*What you will do*
If a line below includes the string "CIRCLE", copy it.

*Records provided*
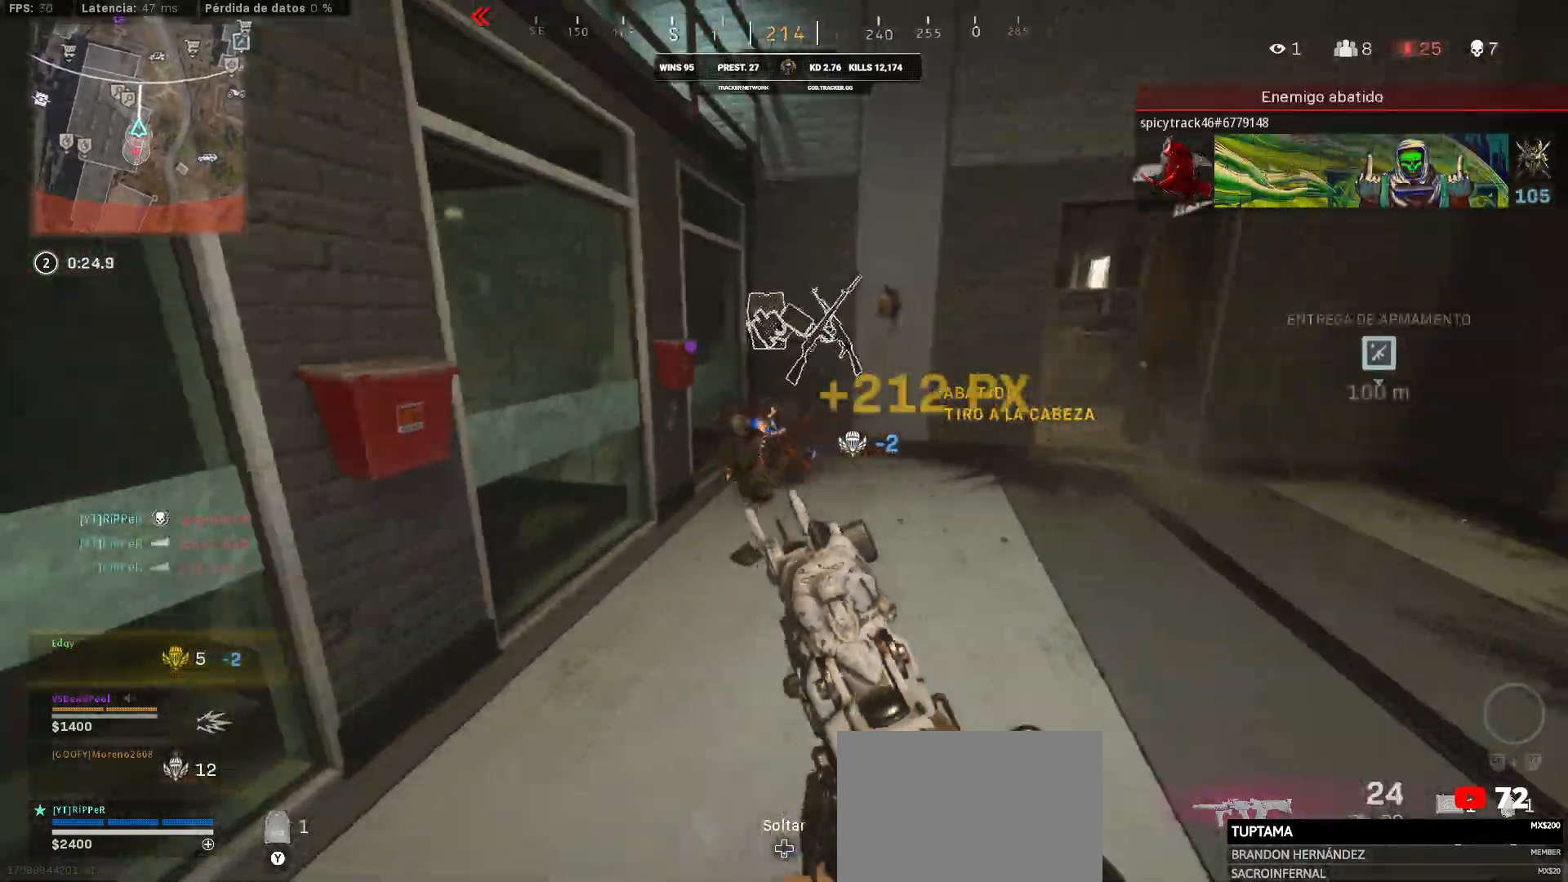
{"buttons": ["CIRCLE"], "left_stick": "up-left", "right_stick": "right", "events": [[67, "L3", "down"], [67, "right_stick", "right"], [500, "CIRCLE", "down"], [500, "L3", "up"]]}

* * *

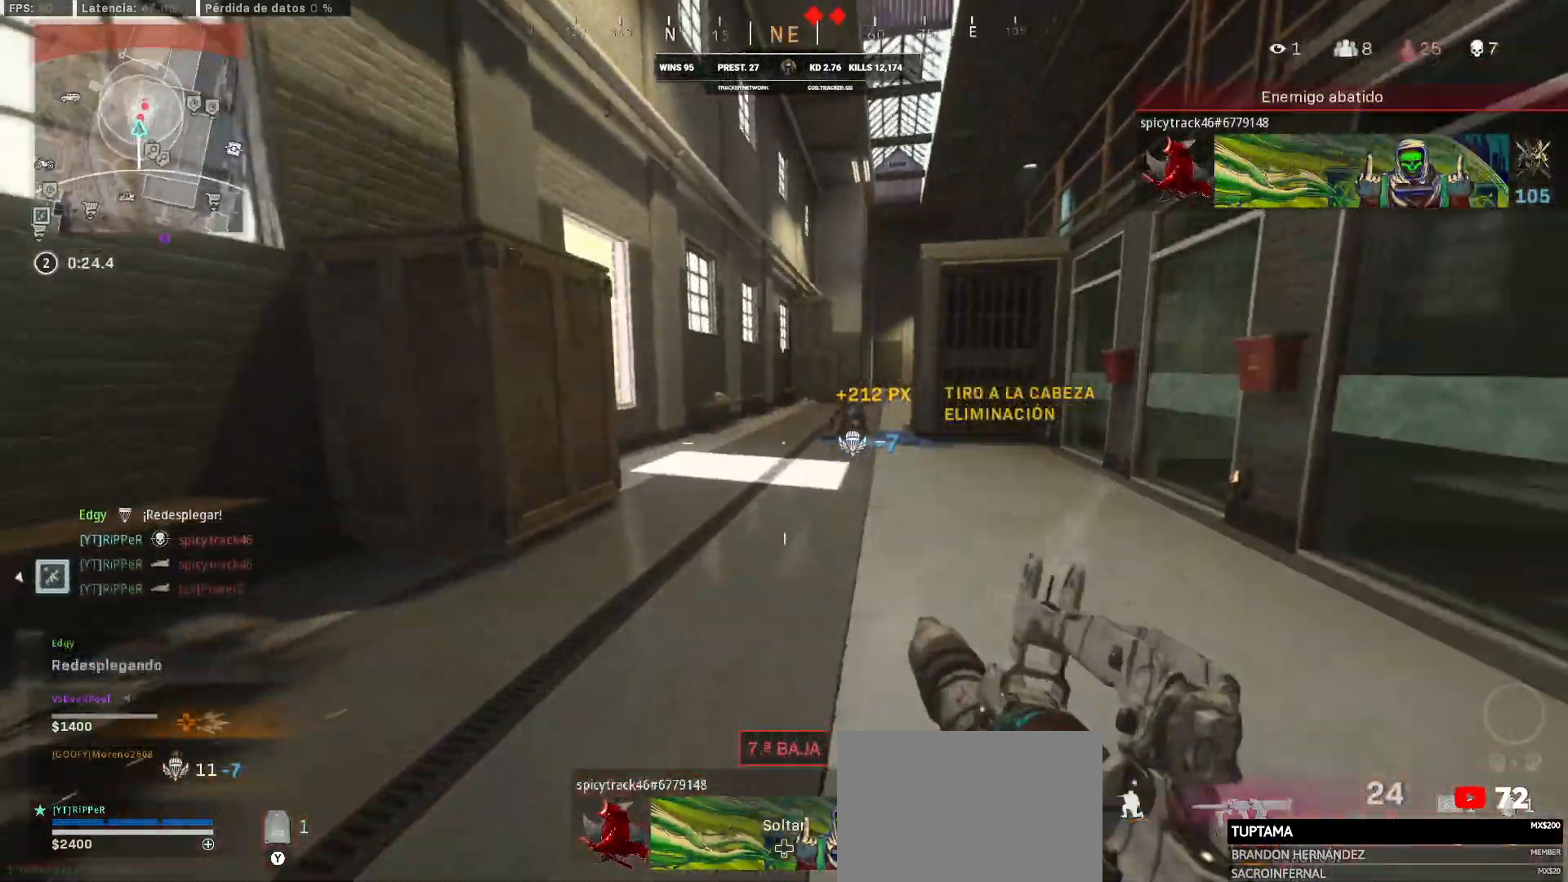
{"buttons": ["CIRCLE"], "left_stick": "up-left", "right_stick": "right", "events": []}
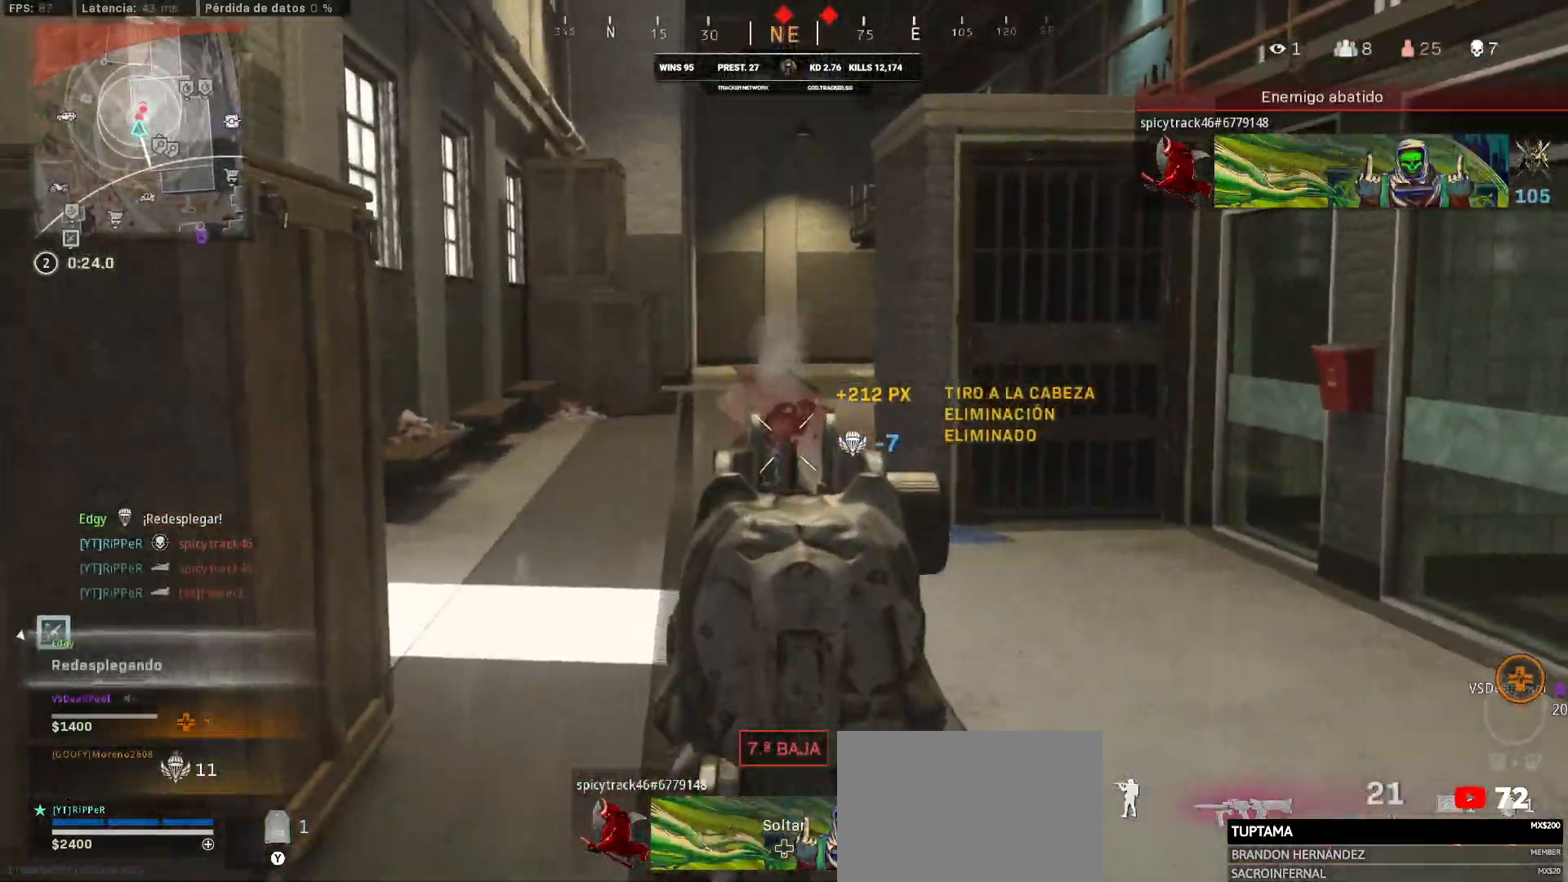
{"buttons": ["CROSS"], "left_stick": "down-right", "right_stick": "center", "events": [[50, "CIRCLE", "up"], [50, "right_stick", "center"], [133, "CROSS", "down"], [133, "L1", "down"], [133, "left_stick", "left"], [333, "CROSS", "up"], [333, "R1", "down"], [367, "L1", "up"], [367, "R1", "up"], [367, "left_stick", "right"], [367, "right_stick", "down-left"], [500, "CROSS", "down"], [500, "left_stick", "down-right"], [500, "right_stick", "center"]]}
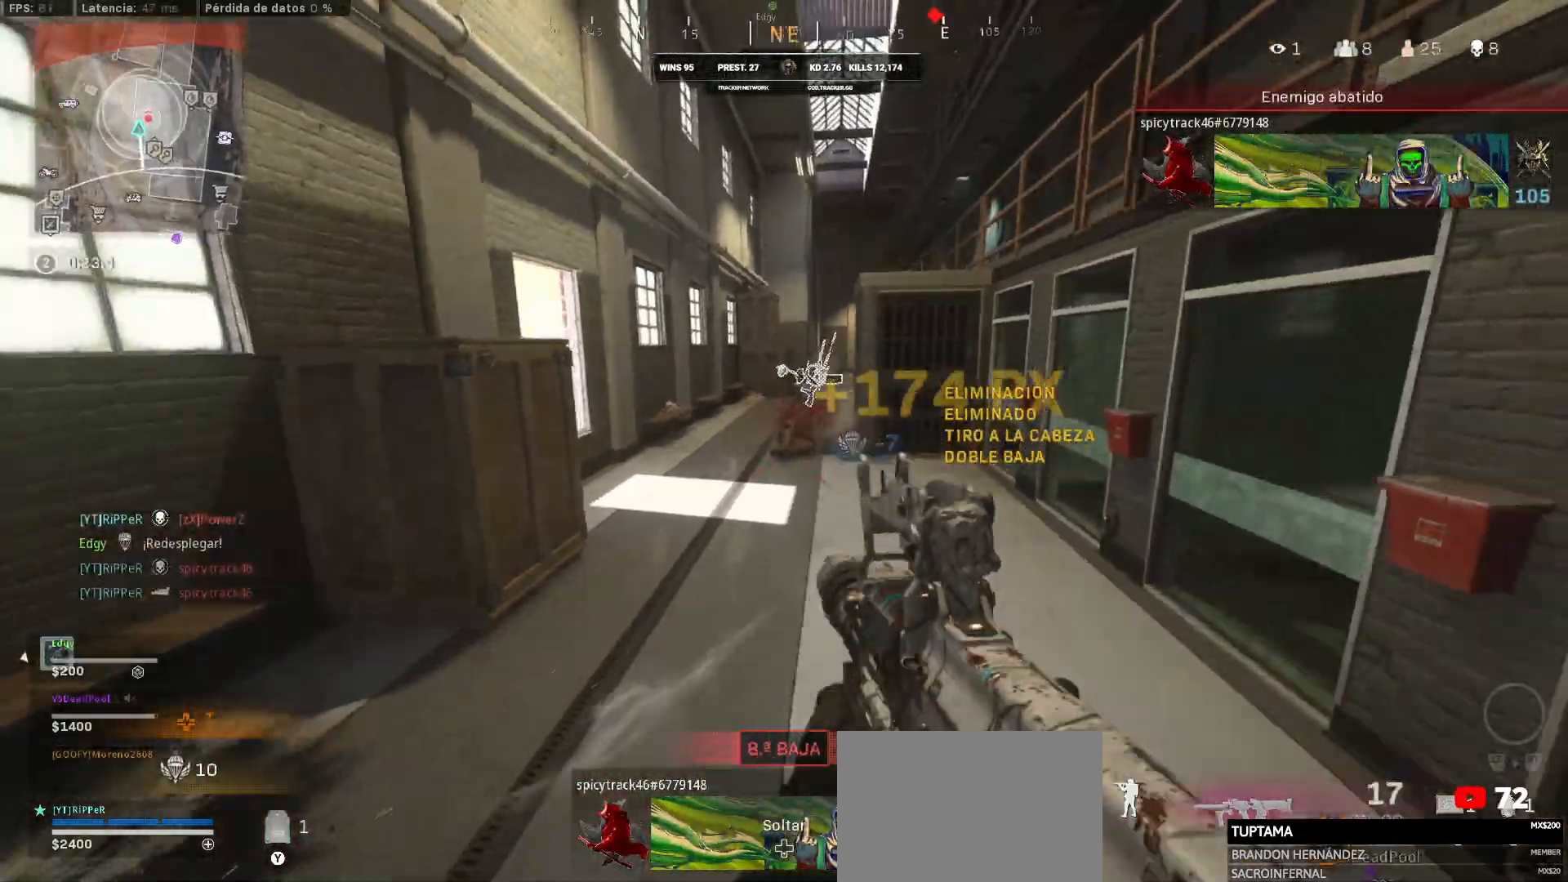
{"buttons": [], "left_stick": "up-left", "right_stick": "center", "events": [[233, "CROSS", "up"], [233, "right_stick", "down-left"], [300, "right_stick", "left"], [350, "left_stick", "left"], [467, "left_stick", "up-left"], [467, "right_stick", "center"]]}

---

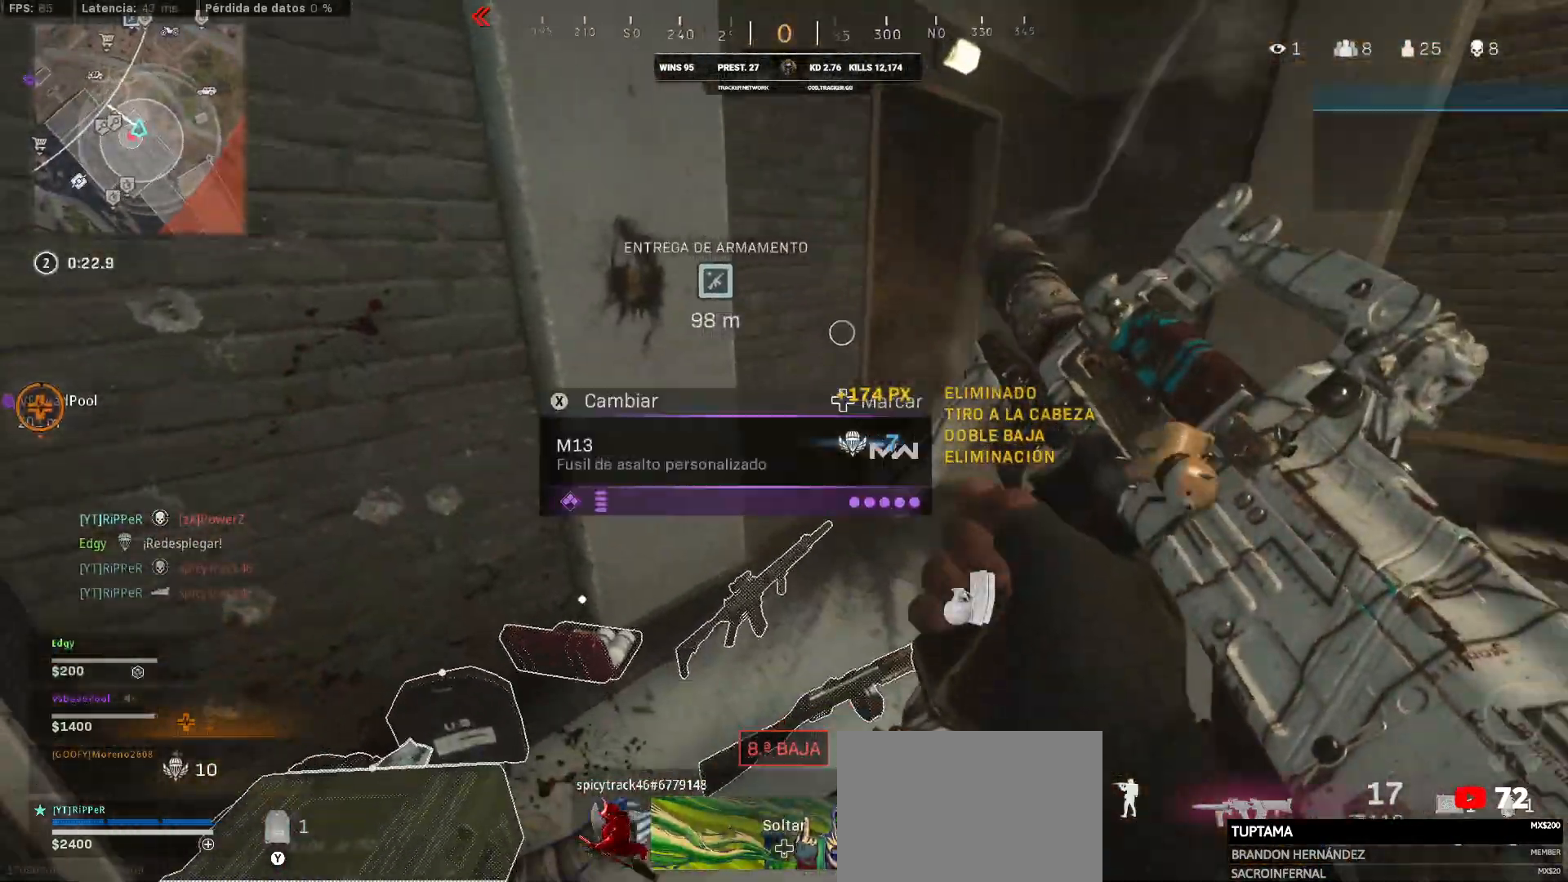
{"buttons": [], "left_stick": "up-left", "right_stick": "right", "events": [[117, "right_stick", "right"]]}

*Task output*
{"buttons": ["CIRCLE"], "left_stick": "up-left", "right_stick": "right", "events": [[67, "L3", "down"], [67, "right_stick", "right"], [500, "CIRCLE", "down"], [500, "L3", "up"]]}
{"buttons": ["CIRCLE"], "left_stick": "up-left", "right_stick": "right", "events": []}
{"buttons": ["CROSS"], "left_stick": "down-right", "right_stick": "center", "events": [[50, "CIRCLE", "up"], [50, "right_stick", "center"], [133, "CROSS", "down"], [133, "L1", "down"], [133, "left_stick", "left"], [333, "CROSS", "up"], [333, "R1", "down"], [367, "L1", "up"], [367, "R1", "up"], [367, "left_stick", "right"], [367, "right_stick", "down-left"], [500, "CROSS", "down"], [500, "left_stick", "down-right"], [500, "right_stick", "center"]]}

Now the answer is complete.